Expect tears and fears
Parents, be warned - both before and after the relocation expect an artillery of emotions to be unleashed. The best way to combat it? Kindness.
"They may need some extra nurturing and understanding to help them feel secure and confident," Hirst offers, cautioning parents to be on guard for behaviour that is at odds with their usual disposition . "Young children in particular can find it difficult to tell us how they are feeling so they might show us through a range of behaviours – such as being quieter than usual, being upset or having more tantrums than would usually be the case.
“Parents can help by trying to work out what feelings are lying behind the behaviour,” Hirst says, suggesting that parents put aside some one-on-one time which might assist them to express their feelings about the move. "Finding time during a shared activity will help your child to feel relaxed and comfortable to open up during a conversation with you.

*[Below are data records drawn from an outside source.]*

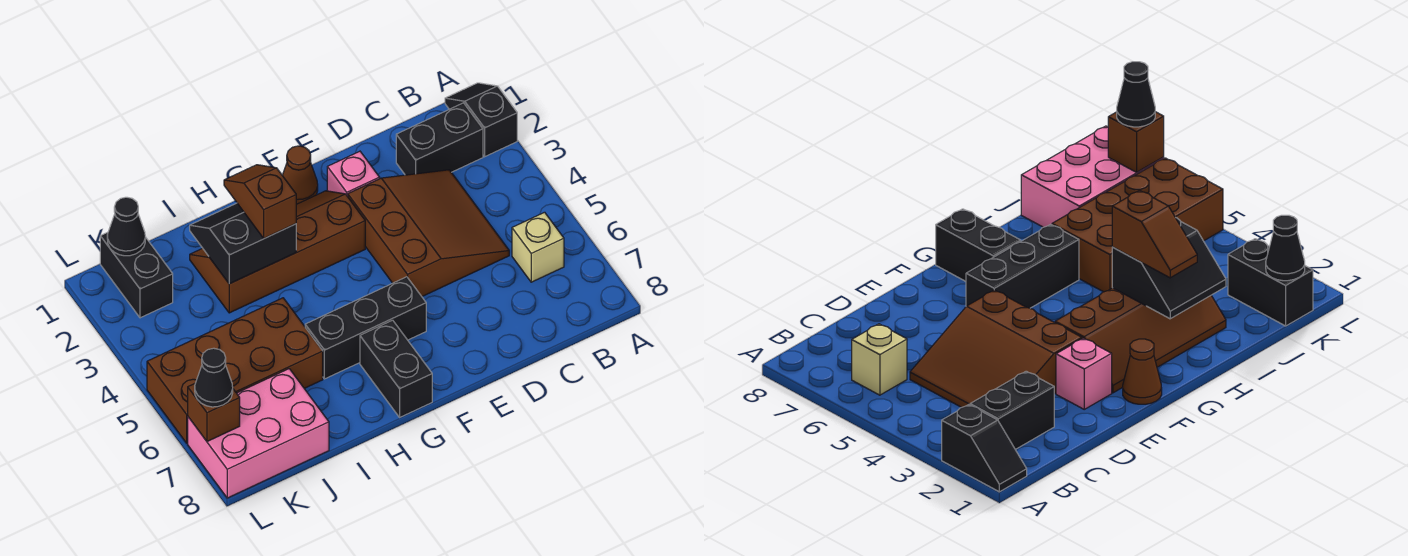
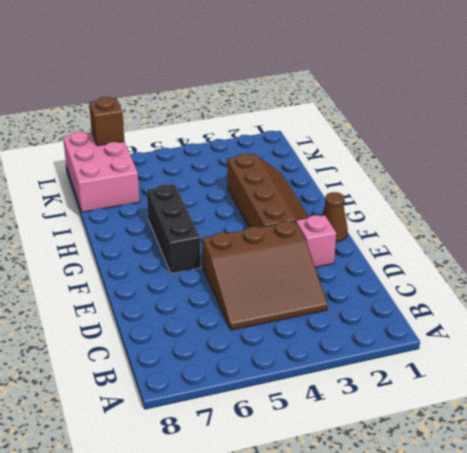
none -> black 1x2 slope [445,83,517,157]
none -> black 1x2 brick [396,103,483,175]
none -> tan 1x1 brick [512,212,564,282]

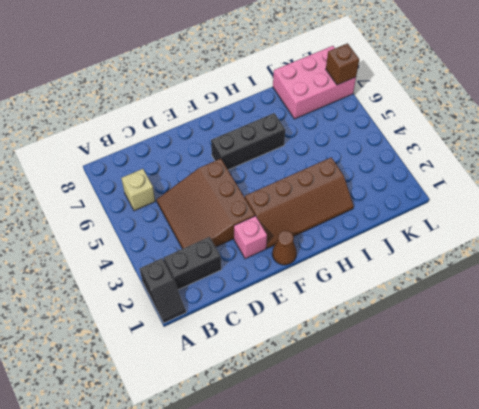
none -> black 1x2 brick [360,320,432,417]
none -> brown 2x4 brick [147,298,323,443]
none -> black 1x2 brick [100,232,173,318]

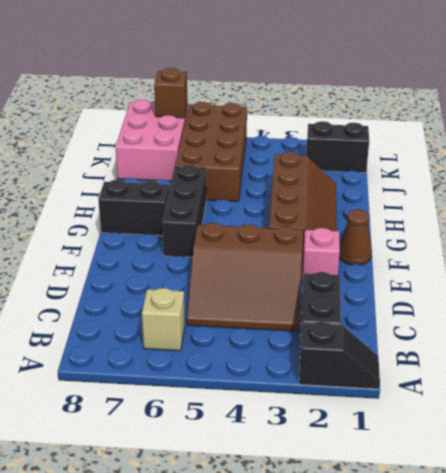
none -> black 2x2 slope [190,203,296,284]
none -> black 1x1 cone [107,197,145,256]
none -> brown 1x2 slope [224,165,296,238]

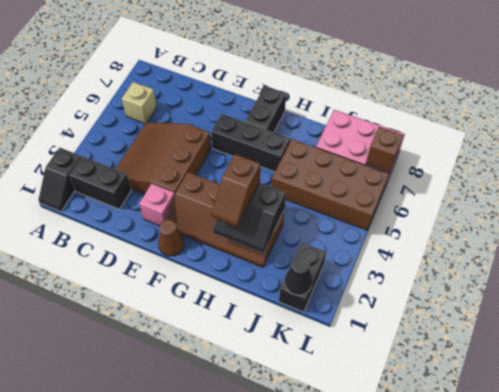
none -> black 1x1 cone [195,348,233,407]

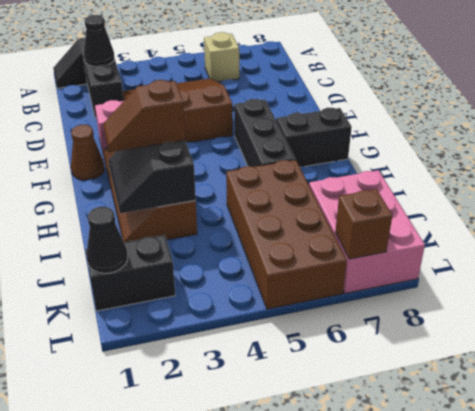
black 1x1 cone [84,15,114,67] -> black 1x1 cone moved to [195,348,233,407]

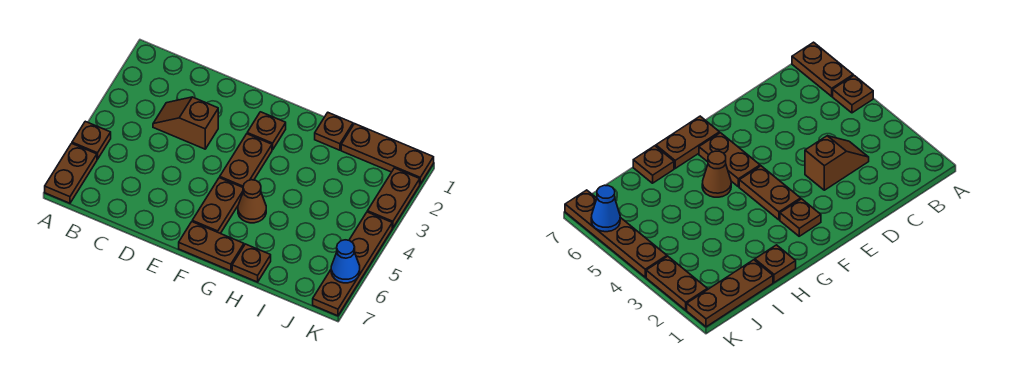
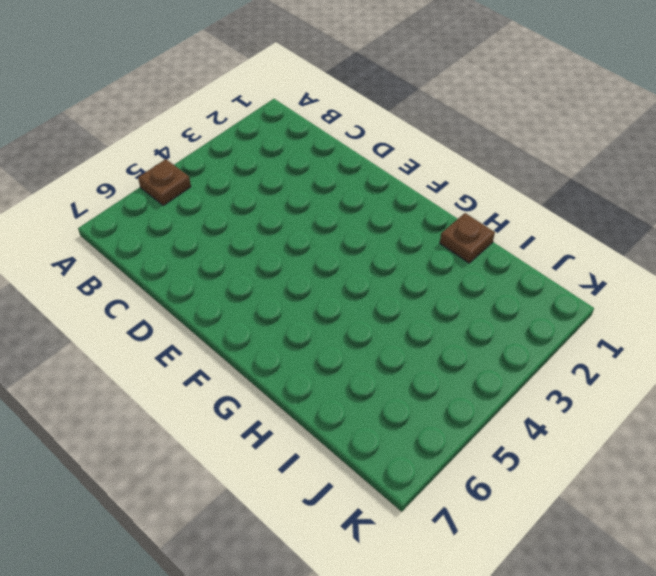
none -> brown 1x2 plate [45,143,97,203]
none -> brown 1x2 slope [153,97,218,149]
none -> brown 1x1 plate [247,112,286,150]

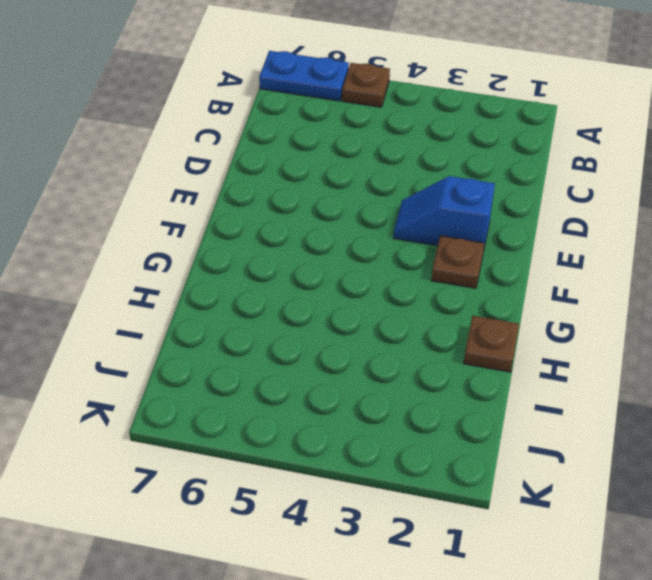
blue 1x2 plate [259,51,349,101] -> brown 1x2 plate [45,143,97,203]
blue 1x2 slope [394,176,495,247] -> none
none -> brown 1x2 slope [153,97,218,149]
none -> brown 1x2 plate [220,134,272,187]
none -> brown 1x2 plate [192,178,243,233]

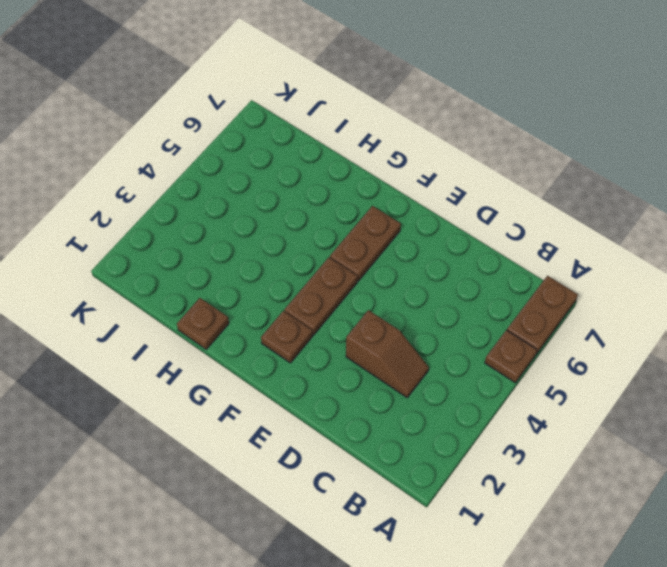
none -> brown 1x2 plate [179,222,244,271]
none -> brown 1x1 cone [238,180,266,223]
none -> brown 1x1 plate [232,244,271,282]

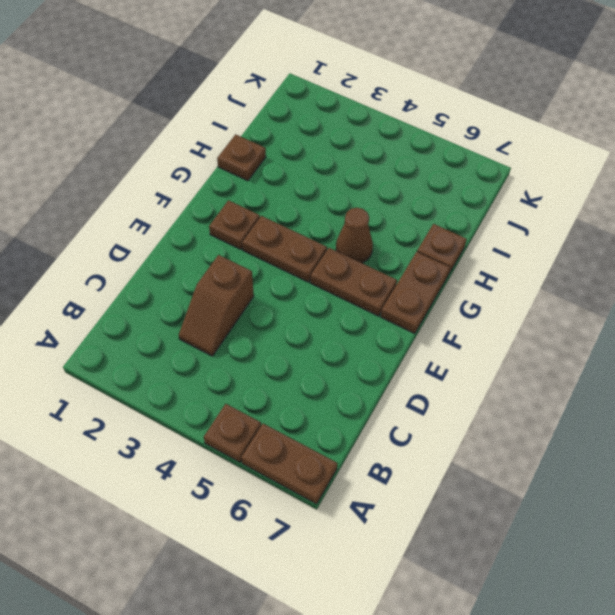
none -> brown 1x3 plate [341,124,434,184]
none -> brown 1x2 plate [367,168,420,228]
none -> brown 1x4 plate [313,212,392,316]

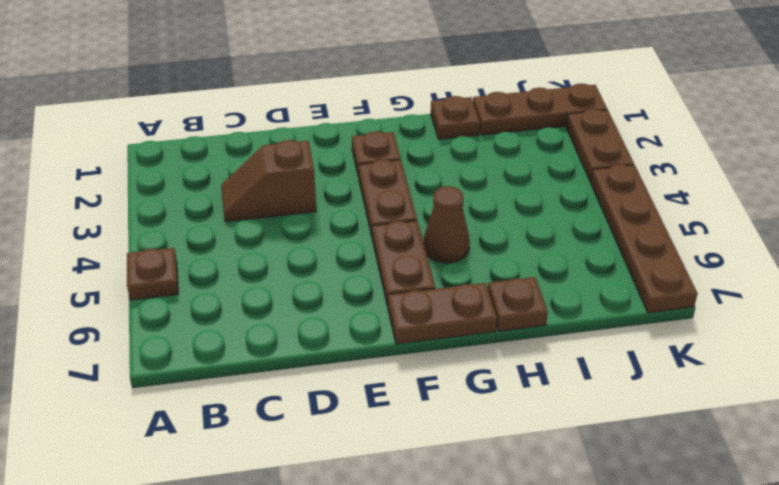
none -> brown 1x2 plate [45,143,97,203]
none -> blue 1x1 cone [331,240,360,283]

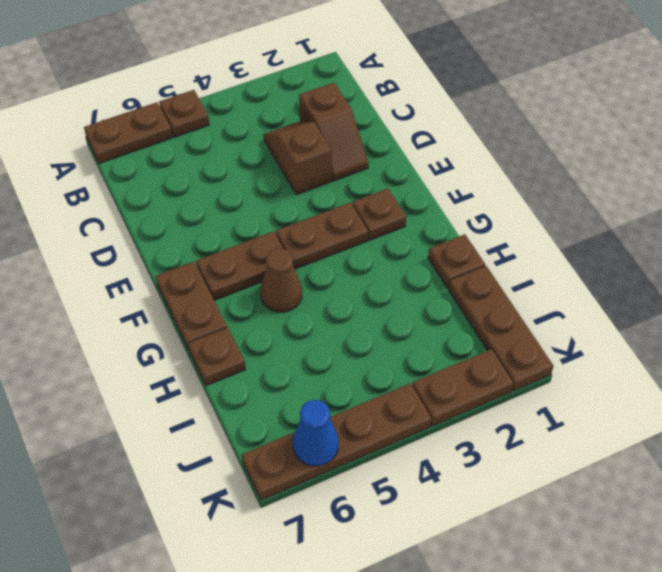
brown 1x2 slope [299,83,368,181] -> none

Once you know how your child is feeling it can help you work out how to support them, emotionally and practically.”
"Expect some bad dreams, refusal to go to bed, tears, clinginess, lots of questions or withdrawal, and attention seeking behaviours,” adds Gold, all of which, in moderation, are normal in the face of such major change and should settle as the family adjusts to its new environment.
Make sure their social life doesn't suffer
“Kids need playmates,” Gold says adamantly. Schools, the park and the beach are often fertile ground for friend making and the more relaxed you are about this situation, the less nervous they will be to initiate the process. “Make as many play dates as you can for them, encourage them to play with other kids, and make it your goal to make sure they feel socially nourished and confident."
Of course, every child’s social skills differ, so Gold warns for some it may take more time.
“Don’t expect miracles overnight, especially if they are timid, but do encourage them to be brave and to tell you when they're feeling sad or lonely.”
For many, moving also equates to a new school. If this is the scenario for your child, Hirst recommends taking a trip to the school grounds to breed some familiarity.
“Arrange a visit together so they can get a sense of where they will be going and what it will be like,” she says. Even exploring the playground can be enough to foster a connection.
Communication is key
Children are naturally inquisitive, so expect to be inundated with inquiries on how the whole buying, selling and moving process will affect them.
“Answer any questions honestly,” Hirst counsels, even if you don’t have the answer they seek. “Be open about it and perhaps suggest you try to find out together.”
"You might explain that your current house will be sold to another family who will take good care of it and then talk about some of the things you can both look forward to in your new home," Hirst adds, as a way of assuaging uncertainty. "If you child becomes upset, acknowledge how they feel, and let them know it’s okay to feel sad or perhaps angry."
Gold backs this up, encouraging children to feel safe to express their emotions, both good and bad.
"Validate their concerns and let them know that you are a bit worried, scared or nervous too." Explain that this is a natural response to change and it will help quell their overall concern.
Gold also has this warning. "Don’t keep them in the dark, or they may come to think that moving is something to dread or that they can’t talk about,” she says, adding, "and avoid using words like 'leaving behind', instead focus on the future and the adventure of the move."
Hirst offers a final piece of advice for the juggernaut of emotions that comes with selling, buying and moving house for kids: “Follow your child’s lead; if they are excited share that excitement with them, if they need comfort, spend some special time together.” And ultimately, tell yourself this: in 12 months time all of this upheaval will be a distant memory. As long as you communicate and provide comfort when necessary, your child will survive and thrive this life changing experience.